Refractive eye surgery is a general term for surgical procedures that can improve or correct the eye’s focus by permanently changing the shape of the cornea. Refractive errors can be corrected or reduced by refractive surgery. Until recently, if you were one of the millions of people with a refractive error, eyeglasses and contact lenses were the only options for correcting vision. But with the arrival of refractive surgery, some people with myopia (nearsightedness), hyperopia (farsightedness), astigmatism (a cornea with unequal curves), or presbyopia (aging eyes) may have their vision improved through surgery.


Laser assisted in situ keratomileusis, or LASIK, is a refractive procedure that uses an automated blade and a laser to permanently reshape the cornea. The reshaped cornea helps focus light directly onto the retina to produce clearer vision. LASIK is usually performed as an outpatient procedure using topical anesthesia with drops. The procedure itself generally takes about fifteen minutes. The surgeon creates a flap in the cornea with a microkeratome. The flap is lifted to the side and the cool beam of the excimer laser is used to remove a layer of corneal tissue. The flap is folded back to its normal position and sealed without sutures. The removal of corneal tissue permanently reshapes the cornea. Vision should be clear by the next day.

Currently we can perform the incisions and cuts in the cornea with the use of a Femtosecond Laser (FS) which allows 100% LASER refractive surgery, these procedures are superior to the conventional use of microkeratome LASIK (cutting blade) as the FS allows for more precise cuts and further reduce the possibility of complications.

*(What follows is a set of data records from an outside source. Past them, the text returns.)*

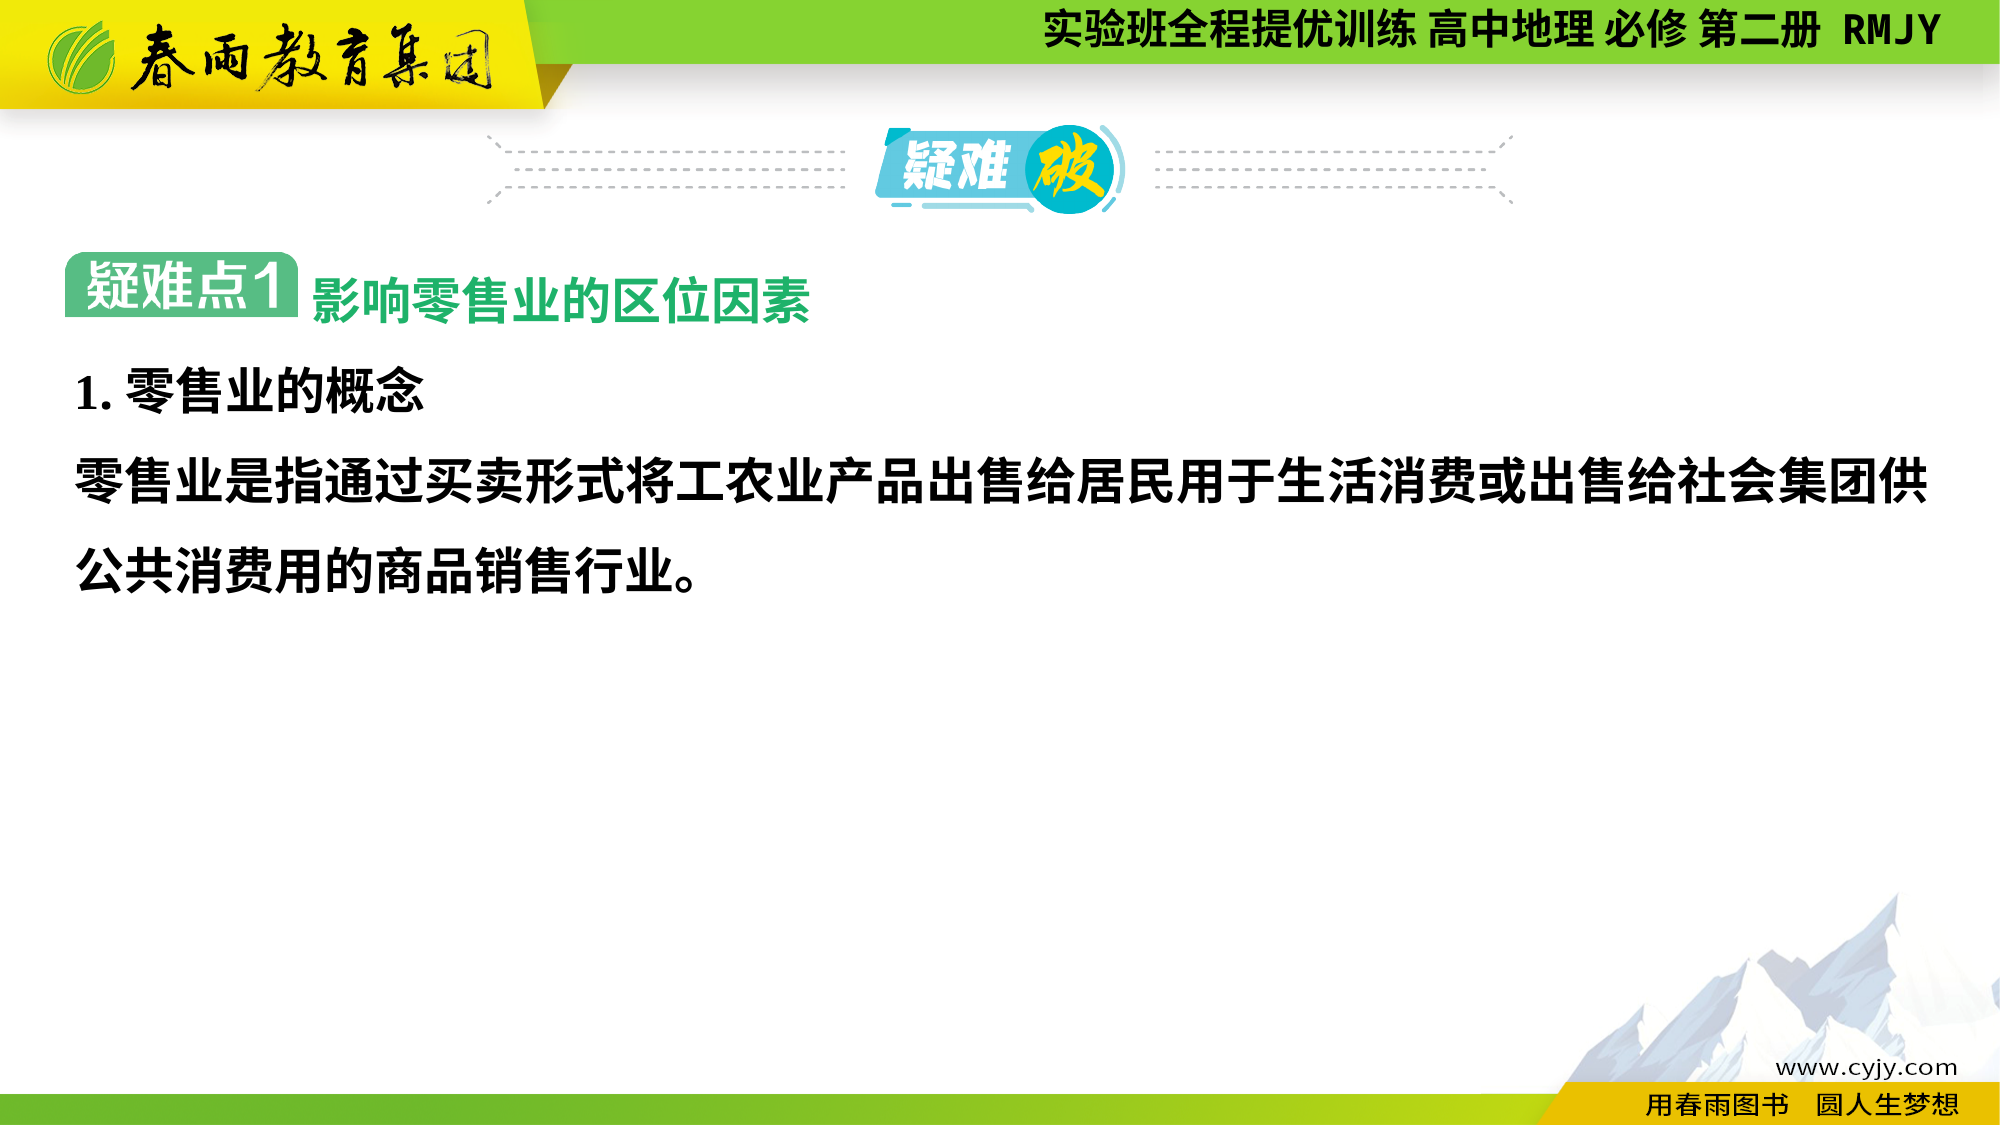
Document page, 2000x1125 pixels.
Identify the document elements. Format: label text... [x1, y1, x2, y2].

picture [0, 0, 2000, 1125]
text_box 影响零售业的区位因素 1.零售业的概念 零售业是指通过买卖形式将工农业产品出售给居民用于生活消费或出售给社会集团供公共消费用的商品销售行业。 [59, 231, 1944, 607]
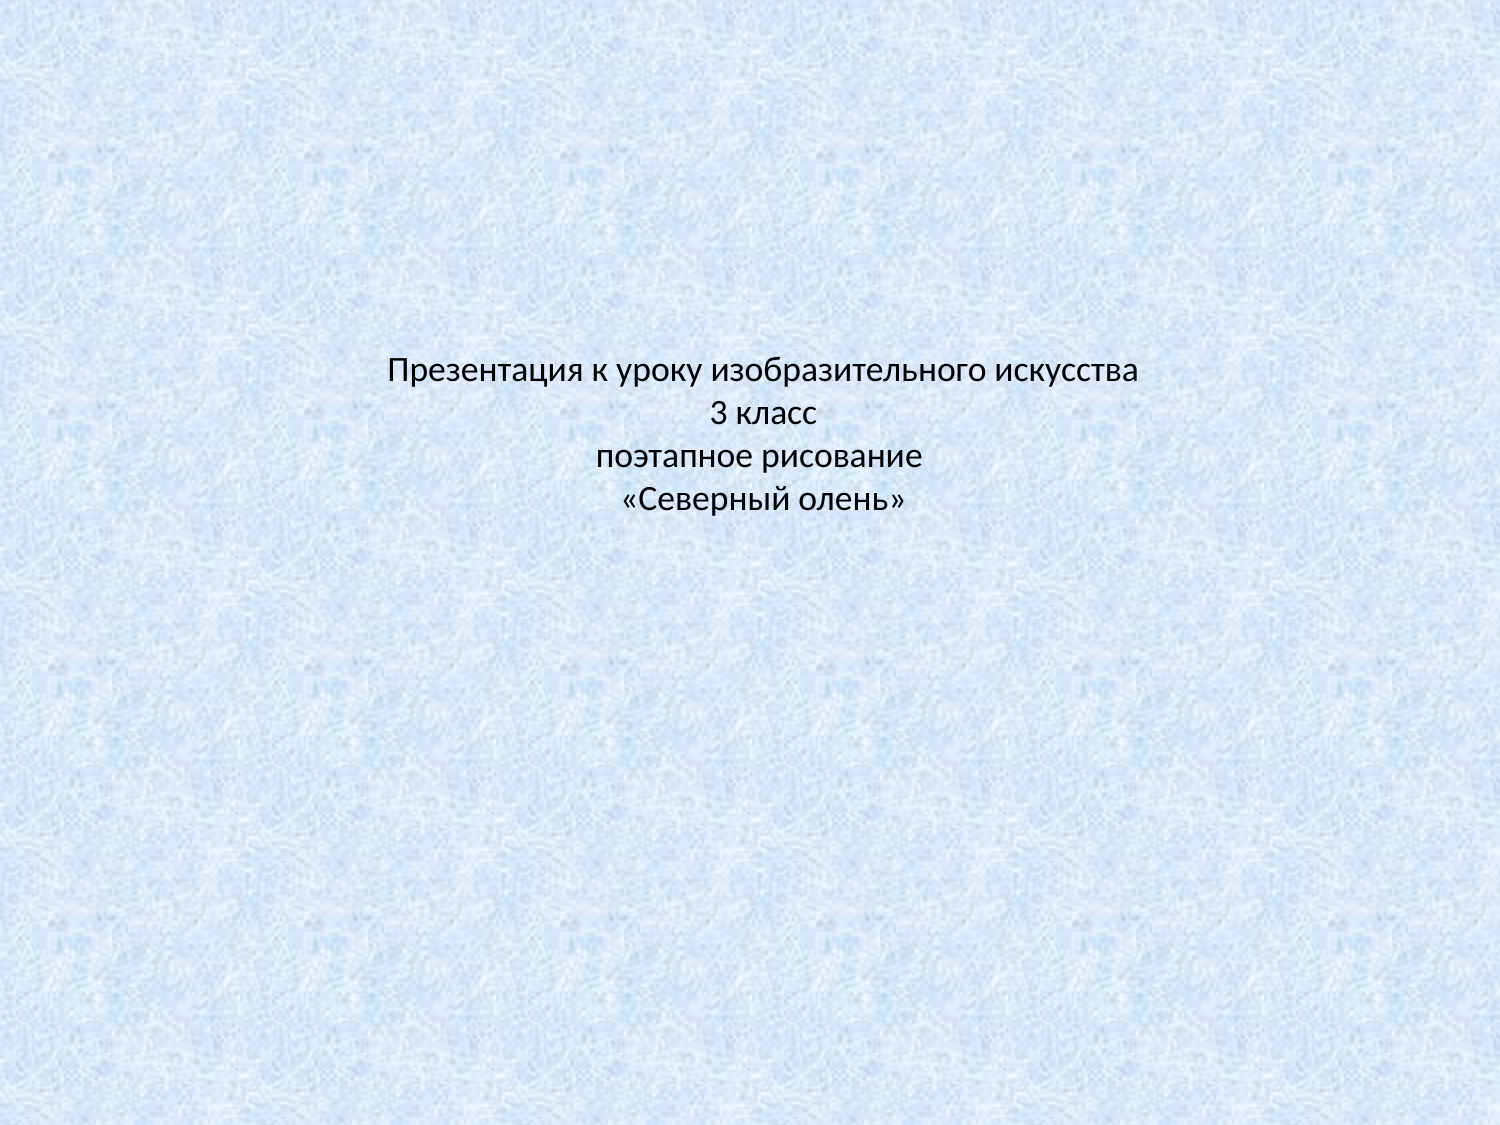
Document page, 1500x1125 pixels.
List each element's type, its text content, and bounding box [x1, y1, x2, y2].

title Презентация к уроку изобразительного искусства 3 класс поэтапное рисование «Северный олень» [88, 338, 1439, 526]
picture [0, 0, 1500, 1125]
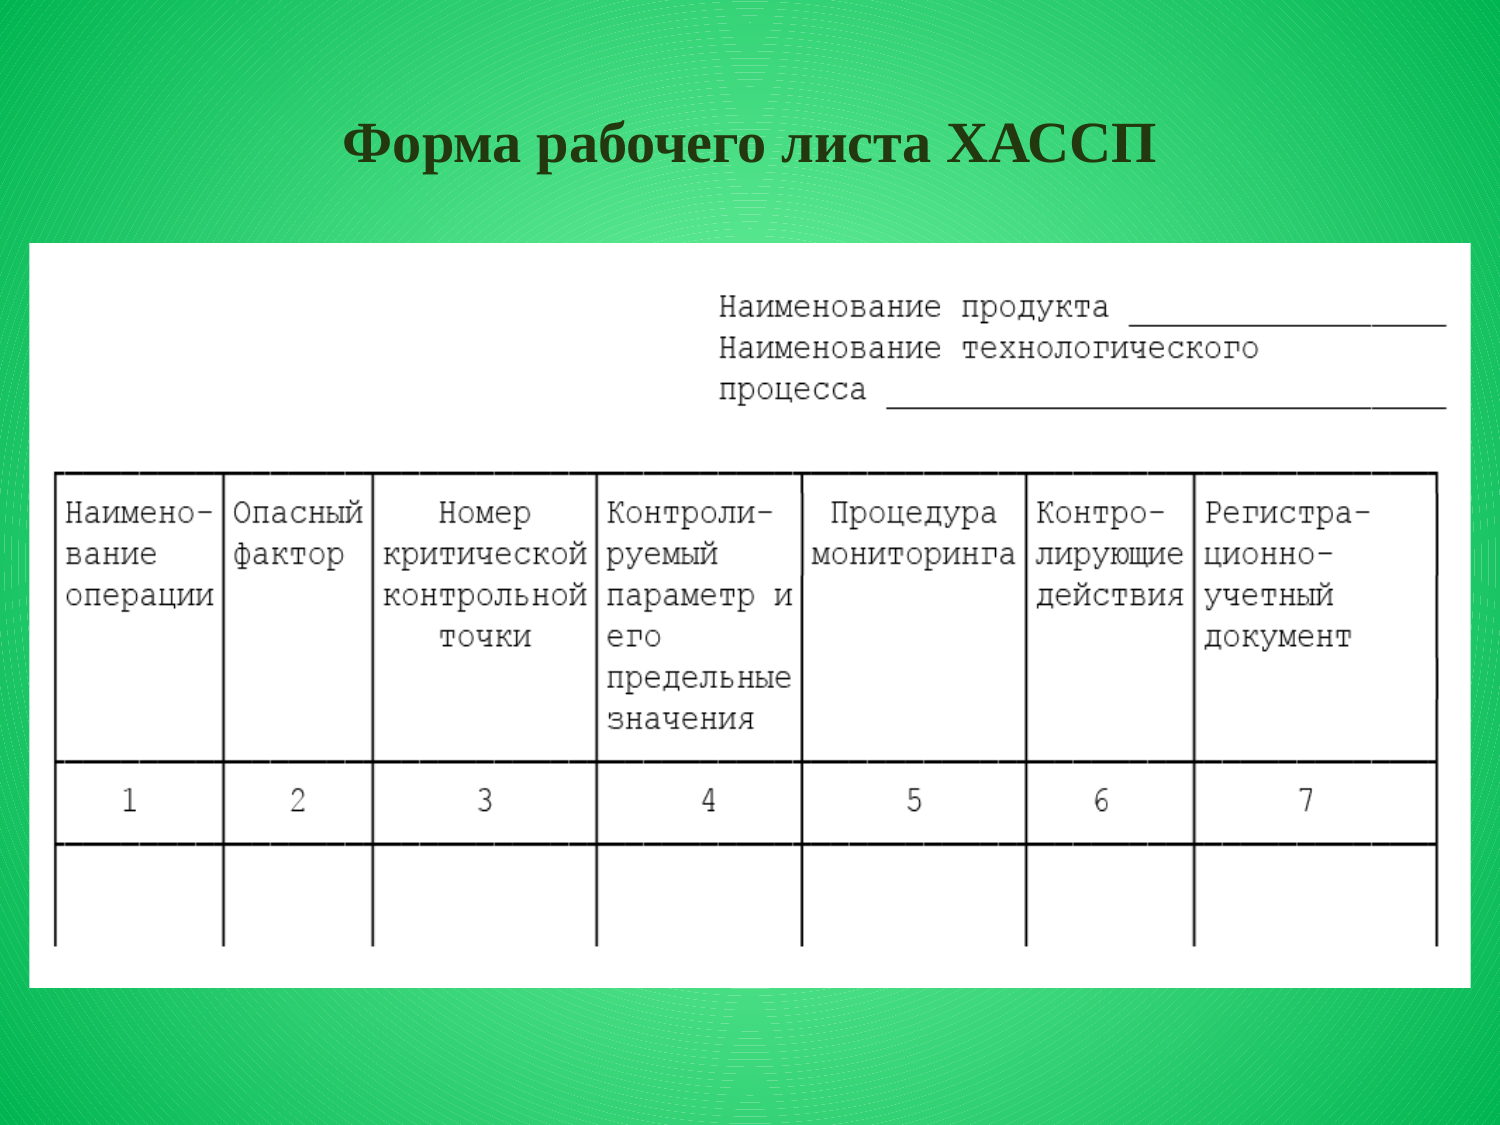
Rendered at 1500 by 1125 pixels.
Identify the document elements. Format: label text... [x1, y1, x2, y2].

title Форма рабочего листа ХАССП [75, 45, 1425, 233]
picture [29, 243, 1471, 988]
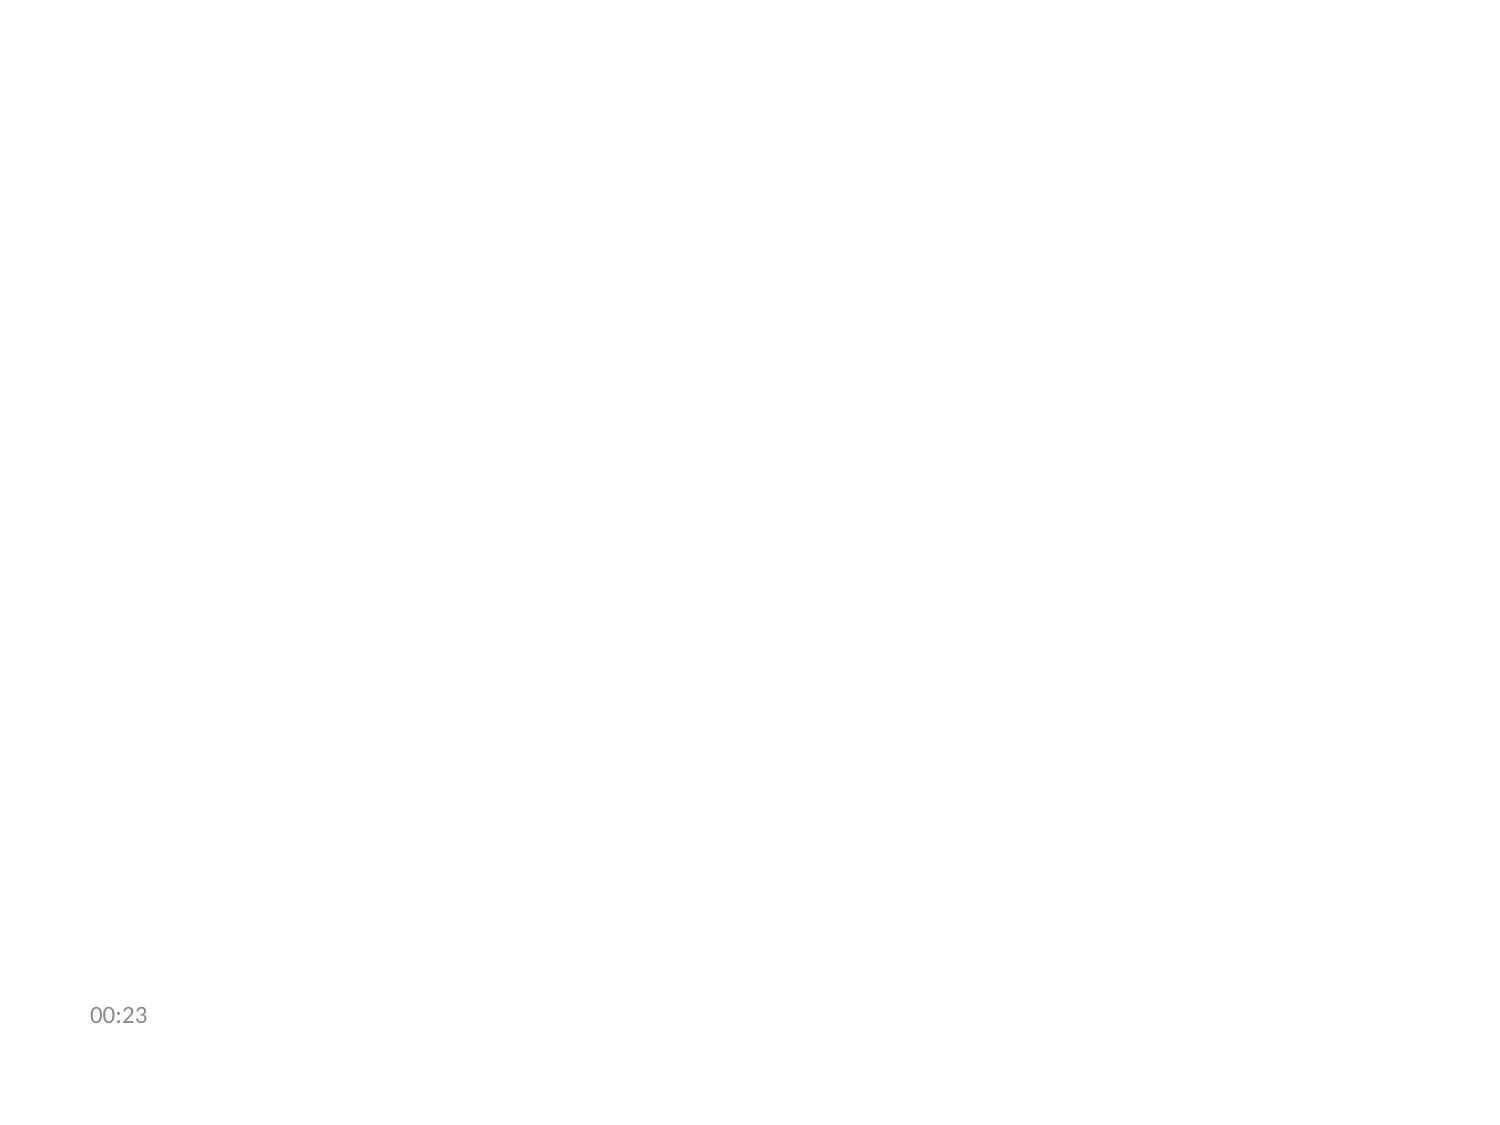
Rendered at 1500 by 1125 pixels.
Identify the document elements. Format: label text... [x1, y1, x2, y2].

Phakic intraocular lens implantation

Photorefractive Keratectomy ( PRK)


Photorefractive keratectomy (PRK) is one of several refractive surgery procedures used by ophthalmologists to permanently change the shape of the cornea to improve the way it focuses light on the retina. PRK is an outpatient procedure, done under topical anesthetic eyedrops. It takes about fifteen minutes. The epithelium, the outer cell layer of the cornea, is removed with a blade, alcohol or a laser. An excimer laser, which produces ultraviolet light and emits high-energy pulses, is used to remove a thin layer of corneal tissue. Your ophthalmologist enters your vision correction information in a computer and the laser beam vaporizes the surface of the cornea up to that precise depth. By breaking the bonds that hold the tissue molecules together, your cornea is reshaped, correcting the refractive error. Because no incisions are made, the procedure does not weaken the structure of the cornea. After PRK vision is blurry for 3 days to one week.